Intermittent Motor Stalling: When Overload Protection Isn’t the Problem
Motor stalling is usually associated with overloads, seized equipment, or excessive mechanical load. But in many facilities, motors stall briefly and recover on their own — sometimes minutes or hours apart — without ever tripping overload protection. These events are frustrating because they leave no obvious fault codes and no clear evidence of failure.
That’s because overload devices are designed to respond to sustained overcurrent, not a momentary loss of torque or short-lived instability. When a motor stalls intermittently, the cause is often something that prevents torque from being delivered in the first place rather than a true overload condition.
Electrical and power-related conditions that cause stalling
Many intermittent stalls originate on the electrical side, even when incoming power appears “normal” at a glance. Issues like brief voltage drops, phase imbalance, or power quality disturbances can reduce torque just enough to stall the motor without triggering protection. Common electrical contributors include:
- Momentary undervoltage during startup or load changes
- Phase imbalance that limits torque on one leg
- Short-duration voltage dips or disturbances
- Harmonics or noise that interfere with motor performance
Because these events are brief, the motor may stall and then restart once conditions stabilize, making the issue difficult to reproduce during troubleshooting.
Control and drive issues that limit torque
In automated systems, the motor may not be receiving a clean, consistent command to run, or it may be limited by control logic. This is especially common in systems using variable frequency drives (VFDs), where torque delivery depends heavily on configuration. Typical control-related causes include:
- Intermittent control signal loss from loose wiring or failing relays
- PLC logic conflicts or conditional interlocks
- Acceleration ramps that are too aggressive
- Current or torque limits set too low in the drive
- Incorrect motor data entered into the VFD
In these cases, the motor stalls not because it’s overloaded, but because the control system never allows it to develop sufficient torque.
Mechanical resistance that comes and goes
Not all mechanical problems are constant. Some create resistance only under specific conditions — heat, alignment changes, or debris movement. When resistance spikes briefly, the motor stalls and then runs normally once conditions ease. Intermittent mechanical contributors often include:
- Bearings that tighten as temperatures rise
- Misalignment that worsens under load
- Debris or product buildup in driven equipment
- Components that bind only at certain positions
Because the load spike is short-lived, overload protection often remains inactive.
Why these problems are difficult to identify
Intermittent stalling sits in the gray area between electrical, mechanical, and control systems. Each event may look different, happen quickly, and leave no lasting evidence.

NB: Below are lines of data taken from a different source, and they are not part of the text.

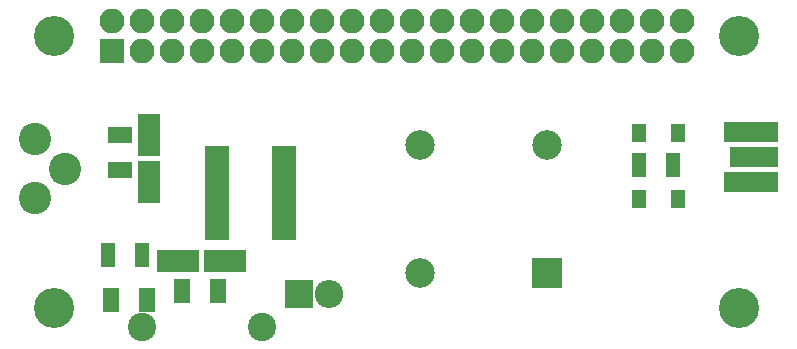
<source format=gbr>
G04 #@! TF.FileFunction,Soldermask,Top*
%FSLAX46Y46*%
G04 Gerber Fmt 4.6, Leading zero omitted, Abs format (unit mm)*
G04 Created by KiCad (PCBNEW 4.0.5) date 03/21/17 11:14:39*
%MOMM*%
%LPD*%
G01*
G04 APERTURE LIST*
%ADD10C,0.100000*%
%ADD11R,2.100000X2.100000*%
%ADD12O,2.100000X2.100000*%
%ADD13R,2.152600X0.908000*%
%ADD14R,1.900000X3.600000*%
%ADD15R,2.000000X1.400000*%
%ADD16R,1.400000X2.000000*%
%ADD17R,3.600000X1.900000*%
%ADD18R,1.300000X1.600000*%
%ADD19C,2.500000*%
%ADD20R,2.500000X2.500000*%
%ADD21C,2.398980*%
%ADD22O,2.398980X2.398980*%
%ADD23R,2.398980X2.398980*%
%ADD24R,1.300000X2.100000*%
%ADD25C,2.740000*%
%ADD26R,4.591000X1.670000*%
%ADD27R,4.083000X1.670000*%
%ADD28C,3.400000*%
G04 APERTURE END LIST*
D10*
D11*
X122618500Y-36068000D03*
D12*
X122618500Y-33528000D03*
X125158500Y-36068000D03*
X125158500Y-33528000D03*
X127698500Y-36068000D03*
X127698500Y-33528000D03*
X130238500Y-36068000D03*
X130238500Y-33528000D03*
X132778500Y-36068000D03*
X132778500Y-33528000D03*
X135318500Y-36068000D03*
X135318500Y-33528000D03*
X137858500Y-36068000D03*
X137858500Y-33528000D03*
X140398500Y-36068000D03*
X140398500Y-33528000D03*
X142938500Y-36068000D03*
X142938500Y-33528000D03*
X145478500Y-36068000D03*
X145478500Y-33528000D03*
X148018500Y-36068000D03*
X148018500Y-33528000D03*
X150558500Y-36068000D03*
X150558500Y-33528000D03*
X153098500Y-36068000D03*
X153098500Y-33528000D03*
X155638500Y-36068000D03*
X155638500Y-33528000D03*
X158178500Y-36068000D03*
X158178500Y-33528000D03*
X160718500Y-36068000D03*
X160718500Y-33528000D03*
X163258500Y-36068000D03*
X163258500Y-33528000D03*
X165798500Y-36068000D03*
X165798500Y-33528000D03*
X168338500Y-36068000D03*
X168338500Y-33528000D03*
X170878500Y-36068000D03*
X170878500Y-33528000D03*
D13*
X131521200Y-44558001D03*
X131521200Y-45208000D03*
X131521200Y-45857998D03*
X131521200Y-46507999D03*
X131521200Y-47157998D03*
X131521200Y-47807999D03*
X131521200Y-48457998D03*
X131521200Y-49107999D03*
X131521200Y-49757998D03*
X131521200Y-50407999D03*
X131521200Y-51057998D03*
X131521200Y-51707999D03*
X137210800Y-51707999D03*
X137210800Y-51058000D03*
X137210800Y-50407999D03*
X137210800Y-49758001D03*
X137210800Y-49107999D03*
X137210800Y-48458001D03*
X137210800Y-47808002D03*
X137210800Y-47158001D03*
X137210800Y-46508002D03*
X137210800Y-45858001D03*
X137210800Y-45208002D03*
X137210800Y-44558001D03*
D14*
X125793500Y-43212000D03*
X125793500Y-47212000D03*
D15*
X123317000Y-43204000D03*
X123317000Y-46204000D03*
D16*
X122579000Y-57150000D03*
X125579000Y-57150000D03*
X128611500Y-56451500D03*
X131611500Y-56451500D03*
D17*
X128238500Y-53848000D03*
X132238500Y-53848000D03*
D18*
X167260000Y-43053000D03*
X170560000Y-43053000D03*
X167260000Y-48641000D03*
X170560000Y-48641000D03*
D19*
X148717000Y-44069000D03*
X148717000Y-54869000D03*
D20*
X159517000Y-54869000D03*
D19*
X159517000Y-44069000D03*
D21*
X135366760Y-59436000D03*
X125206760Y-59436000D03*
D22*
X141033500Y-56642000D03*
D23*
X138493500Y-56642000D03*
D24*
X167269500Y-45783500D03*
X170169500Y-45783500D03*
X122311500Y-53340000D03*
X125211500Y-53340000D03*
D25*
X116141500Y-48561000D03*
X118641500Y-46061000D03*
X116141500Y-43561000D03*
D26*
X176720500Y-47231300D03*
X176720500Y-42938700D03*
D27*
X176974500Y-45085000D03*
D26*
X176720500Y-47231300D03*
X176720500Y-42938700D03*
D28*
X117729000Y-34798000D03*
X175768000Y-34798000D03*
X117729000Y-57848500D03*
X175768000Y-57848500D03*
M02*

</source>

As a result, teams may replace overloads, adjust settings, or swap components without ever addressing the real cause.
The most effective troubleshooting approach is to treat intermittent stalling as a system-level issue, looking at power quality, control behavior, drive configuration, and mechanical condition together rather than in isolation.
Intermittent stalling is a torque delivery problem
When motors stall without tripping overload protection, the issue is rarely the overload. Instead, something is preventing the motor from producing torque when it’s needed — whether that’s unstable power, control limitations, or temporary mechanical resistance. By focusing on how torque is delivered (or interrupted), teams can move past trial-and-error fixes and resolve intermittent stalling at the source.